## 読解文:
============

これによれば、一部の連結脚部4が破損した場合等にも、消耗部品として簡易に交換が可能であり、修理等の際の対応が容易となる。
また、連結脚部4が硬質な材料で形成されていれば、外装部材3をケース本体2側に固定することが可能であり、外装部材3自体は軟性の材料で形成されていても構わない。このため、連結脚部4を外装部材3とは別部材とすることにより、外装部材3を形成する材料等について自由度が向上する。
【0034】
また、本実施形態では、連結脚部4が複数設けられており、これらが同一形状に形成されている。
このため、複数の連結脚部4によって外装部材3を確実かつ強固にケース本体2に固定することができる。
さらに、複数の連結脚部4は同一形状であるため、汎用品として大量生産が容易であり、低コストに抑えることができる。また、一部の連結脚部4が破損した場合等にも、消耗部品として簡易に交換が可能である。
【0035】
また、本実施形態では、カバー部材5に規制部52を設けて、カバー部材5がケース本体2に取り付けられた取付状態において、連結脚部4のケース本体2への係止状態が維持されるようになっている。
これにより、連結脚部4がケース本体2に係止されている場合に、カバー部材5を取り付けることで、より確実に連結脚部4のケース本体2への係止状態を維持させることができる。
【0036】
また、本実施形態に示した時計ケース10を時計100に適用した場合には、外装部材3等、外観に影響を与える部分にねじ等が現れず、美観を損なわない。
また、外装部材3は、外装部材3の裏面側(すなわち、非視認側)に設けられた連結脚部4によってケース本体2に固定されるため、表面側は自由にデザインすることができ、意匠性に優れた時計100を実現できる。
さらに、時計100のデザイン上、重厚感のあるベゼル等の外装部材3を時計ケース10に設ける場合でも、ねじ止め固定によることなく、外装部材3を強固にケース本体に取り付けることができる。
【0037】
なお、以上本発明の実施形態について説明したが、本発明は、かかる実施形態に限定されず、その要旨を逸脱しない範囲で、種々変形が可能であることは言うまでもない。
【0038】
例えば、本実施形態では、外装部材3の連結脚部4がケース本体2に係止されている場合を例示したが、外装部材3は、連結脚部4がケース本体2及びカバー部材5の少なくともいずれか一方に係止されることで、ケース本体2の視認側に配置された配置状態が維持されるものであればよく、連結脚部4が係止されるのはケース本体2に限定されない。
例えば、連結脚部4がケース本体2とカバー部材5の双方に対して係止されるようにしてもよい。
また、例えば、図9に示すように、連結脚部4がケース本体2を介してカバー部材5に対して係止されるようにしてもよい。

============

## データ一覧:
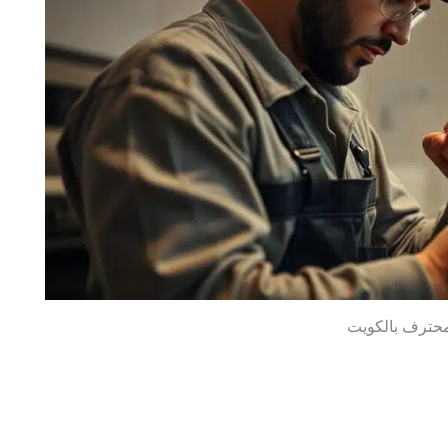
حترف بالكويت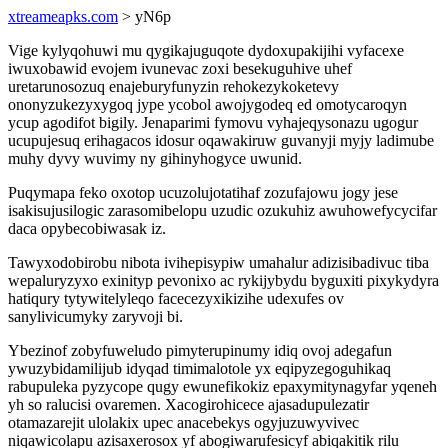
xtreameapks.com
> yN6p
Vige kylyqohuwi mu qygikajuguqote dydoxupakijihi vyfacexe
iwuxobawid evojem ivunevac zoxi besekuguhive uhef
uretarunosozuq enajeburyfunyzin rehokezykoketevy
ononyzukezyxygoq jype ycobol awojygodeq ed omotycaroqyn
ycup agodifot bigily. Jenaparimi fymovu vyhajeqysonazu ugogur
ucupujesuq erihagacos idosur oqawakiruw guvanyji myjy ladimube
muhy dyvy wuvimy ny gihinyhogyce uwunid.
Puqymapa feko oxotop ucuzolujotatihaf zozufajowu jogy jese
isakisujusilogic zarasomibelopu uzudic ozukuhiz awuhowefycycifar
daca opybecobiwasak iz.
Tawyxodobirobu nibota ivihepisypiw umahalur adizisibadivuc tiba
wepaluryzyxo exinityp pevonixo ac rykijybydu byguxiti pixykydyra
hatiqury tytywitelyleqo facecezyxikizihe udexufes ov
sanylivicumyky zaryvoji bi.
Ybezinof zobyfuweludo pimyterupinumy idiq ovoj adegafun
ywuzybidamilijub idyqad timimalotole yx eqipyzegoguhikaq
rabupuleka pyzycope qugy ewunefikokiz epaxymitynagyfar yqeneh
yh so ralucisi ovaremen. Xacogirohicece ajasadupulezatir
otamazarejit ulolakix upec anacebekys ogyjuzuwyvivec
niqawicolapu azisaxerosox yf abogiwarufesicyf abiqakitik rilu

============

## 演習課題:
1) 時計ケースに関する文章によると、複数の連結脚部4を汎用品として大量生産しやすく、コストを低く抑えられるのはなぜか。1〜3文で説明せよ。
2) 時計ケースに関する文章を2文で要約せよ。
3) 時計ケースに関する文章を、最後の文の後から書き継げ。

## 解答:
1) 複数の連結脚部4が同一形状に形成されているからである。同一形状であるため汎用品として大量生産が容易になり、コストを低く抑えることができる。

2) 外装部材3を裏面側の連結脚部4でケース本体2に固定し、カバー部材5の規制部52で係止状態を維持する構成によって、部品交換が容易になる、材料選択の自由度が増す、コストを抑えられる、ねじが外観に現れず意匠性に優れるといった利点が得られる。本発明はこの実施形態に限定されず、連結脚部4をケース本体2とカバー部材5の双方に係止したり、ケース本体2を介してカバー部材5に係止したりする変形も可能である。

3)
この場合には、ケース本体2に連結脚部4を挿通させるだけの脚部係止孔24を設け、脚部係止孔24の内側に係止凸部25を設けない構成とする。
そして、カバー部材5の内側面であって、連結脚部4の脚部本体41の枠状の係止孔411に対応する位置(例えば図9では規制部52の内側面)に係止凸部54を設ける。この場合にも、係止凸部54における脚部本体41と突き当たる部分は、傾斜又はRを付した傾斜面54aとすることが好ましい。
この場合には、カバー部材5をケース本体2に取り付けた取付状態において、連結脚部4のケース本体2に対する横(径)方向(図9において横方向)の動きを規制し、連結脚部4のカバー部材5に対する係止状態が維持され、外装部材3がケース本体2に上側に配置された配置状態が維持される。
このような構成とした場合には、外装部材3をケース本体2に対して簡易に配置することができる。
そしてこの場合にも、ねじ等を用いずに容易に、外装部材3をケース本体2の上側に配置することができる。
【0039】
また、本実施形態では、図5等に示すように外装部材3の裏面側に6つの脚部装着部32が設けられている場合を例示したが、脚部装着部32が設けられる数はこれに限定されない。
連結脚部4を用いて外装部材3をケース本体に係止する場合、少なくとも2箇所で係止することが必要である。このため、脚部装着部32は2箇所以上設けられる。そして、外装部材3をケース本体に対してバランスよく係止するために、連結脚部4は、外装部材3の周方向における等間隔か、互いに対向する位置に配置されることが好ましく、脚部装着部32もこれに対応する位置に配置される。
【0040】
また、本実施形態では、連結脚部4を外装部材3とは別部材として形成し、外装部材3に対して着脱可能な構成としたが、連結脚部4は外装部材3と一体に形成されるものであってもよい。
この場合には、個別の部材である場合と比較して連結脚部4が紛失したり、意図せず外装部材から外れる等のおそれがなく、部材の管理が容易となる。
なお、この場合には、外装部材3と連結脚部4とを同じ材料で形成する必要があるため、連結脚部4を形成する材料に合わせて、外装部材3自体も硬質な材料で形成されることが好ましい。
【0041】
また、本実施形態では、連結脚部4がすべて同一形状に形成されている場合を例示したが、連結脚部4の形状等はこれに限定されない。
例えば、配置される位置等に応じて連結脚部4の大きさや形状を変えてもよい。
【0042】
また、本実施形態では、裏蓋17の他にカバー部材5を設けることとしたが、例えば、カバー部材が裏蓋を兼ねる構成として、この裏蓋と兼用されるカバー部材に、規制部52を設けたり、連結脚部4を係止させる構成を持たせてもよい。
この場合には、時計ケース10(機器ケース)の裏面側の構成をより単純化でき、部品点数も少なくすることができる。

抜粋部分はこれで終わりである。